Set points: Tigers get outplayed for three games
The Tigers have had their share of postgame quotes lately about dealing with pressure and trying to do too much. Thursday wasn’t one of those days.
“We are in a tough situation,” Ian Kinsler said. “We’re all continuing to work hard and trying to play our game the best we can. This game offers different challenges and right now we are in the middle of one. I hope we get out of it sooner than later.”
More than anything, there was attention turning to the next day. After three games of frustration, the Tigers have had it with Oakland.
“The greatest thing about this game,” Joba Chamberlain said, “is you get an opportunity to play tomorrow. There’s a bunch of guys in this clubhouse that know exactly what it takes and what we need to do. Obviously it’s the beginning of June, there’s no panic. We just gotta continue to try and get better every day.”
Or as manager Brad Ausmus said when asked about getting Victor Martinez and Alex Avila back at some point soon, “Right now, it is about the White Sox. We have to find a way to win.”
The Tigers’ seven-game losing streak is their longest since 2011. They haven’t had a longer one in this era of contention that began in 2006. Detroit’s last eight-game losing streak happened in 2005, the year before Jim Leyland was hired. Among the losing pitchers in that stretch: Vic Darensbourg, Chris Spurling (twice), Matt Ginter, Jeremy Bonderman, Craig Dingman, Nate Robertson and Fernando Rodney.
That was during an 8-23 final stretch that led to changes, a month that began with a nine-game losing streak before an eight-gamer later. Even during the Tigers’ miserable closing stretch in 2008 that led to a last-place finish, they never lost more than seven in a row. Part of the Tigers’ ability to contend, to survive slow starts and close in during the summer, has been the ability to cut off losing streaks before they get too long.

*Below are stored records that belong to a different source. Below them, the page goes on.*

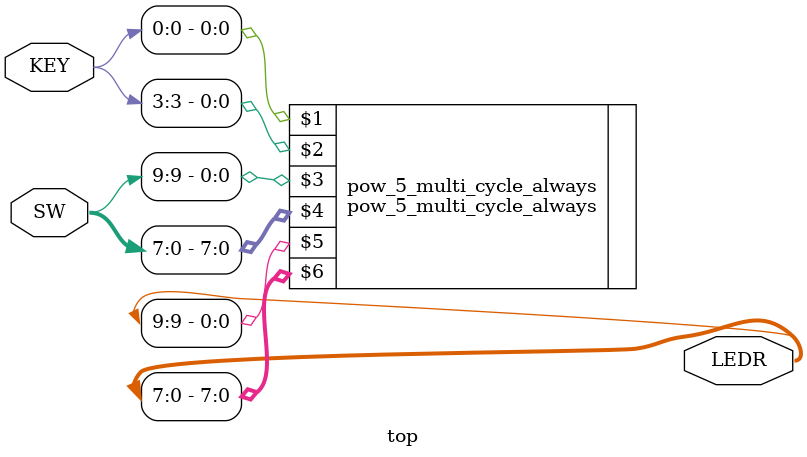
<source format=v>

module top (SW, KEY, LEDR);

	 input wire [9:0] SW;        // DE-series switches
    input wire [3:0] KEY;       // DE-series pushbuttons
	 
	 output wire [9:0] LEDR;     // DE-series LEDs   

    pow_5_multi_cycle_always pow_5_multi_cycle_always (KEY[0], KEY[3], SW[9], SW[7:0], LEDR[9], LEDR[7:0]);

endmodule


</source>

It’s too early to say a long losing streak could doom these guys, especially with Martinez on his way back at some point and Justin Verlander potentially back next week. The Tigers want to see what kind of boost they get from returning players before deciding on any moves. But they have to play better. Thursday’s ninth-inning was an encouraging sign, but they have to build on it.
They’ve been needing better baseball for a while now.
The Tigers had an 11-2 record and a plus-34 run differential on April 20. They’re 17-25 with a 44-run deficit since. It’s the third-lowest run differential in baseball in that span, better than only Boston (minus-55) and Philadelphia (minus-47 entering Thursday). It’s not just offense, because their 197 runs allowed since April 21 is the highest total in the American League. Their 153 runs scored, isn’t the worst.
The White Sox, Detroit’s next opponent, has a minus-35 run differential.
The Tigers have been around .500 this late and later in recent years. They were 25-30 after 55 games in 2012 with a minus-16 run differential and a six-game division deficit, stuck in third place, and didn’t get over .500 for good until July 7. They were three games over .500 with a minus-7 run differential and a five-game gap in 2011. The 2012 team started playing consistent baseball from July on, while the 2011 team turned it on in September with a 12-game winning streak fueled in part from a rotation that turned it on down the stretch following Doug Fister’s arrival.
This year’s rotation has to stabilize, not just for the team’s sake but for the bullpen. Getting Verlander back in even decent form would help, taking up innings, but Detroit needs Shane Greene and Anibal Sanchez to turn it around (Sanchez has shown signs). The Tigers desperately need a healthy Victor Martinez in the middle of the lineup.
In the meantime, they have to survive. It’s not do-or-die yet, but the losing streak has to stop.
What went right: Miguel Cabrera hit, and Al Alburquerque continues to get his pitching in order, albeit in lower-leverage situations. That might be about it.
What went wrong: Sanchez and Greene continued to struggle, albeit in different ways from their last starts. The lineup, aside from Cabrera, continued to struggle until the final inning of the series. Angel Nesbitt appeared to be shaken up by a Ben Zobrist grand slam in the opener, then tried to make the perfect pitch the next night and couldn’t. Ian Kinsler’s series, until his final at-bat, might have been his worst three-game stretch as a Tiger.
Takeaway: The Tigers came home with a bitter taste in their mouths, rested with an off-day, then came out looking flat. That doesn’t mean they were flat, but it wasn’t a good look.
Snapshot moment: What else could it be? The look on the young fan’s face upon catching the grand slam Tuesday night, then realizing it was a go-ahead grand slam for the A’s.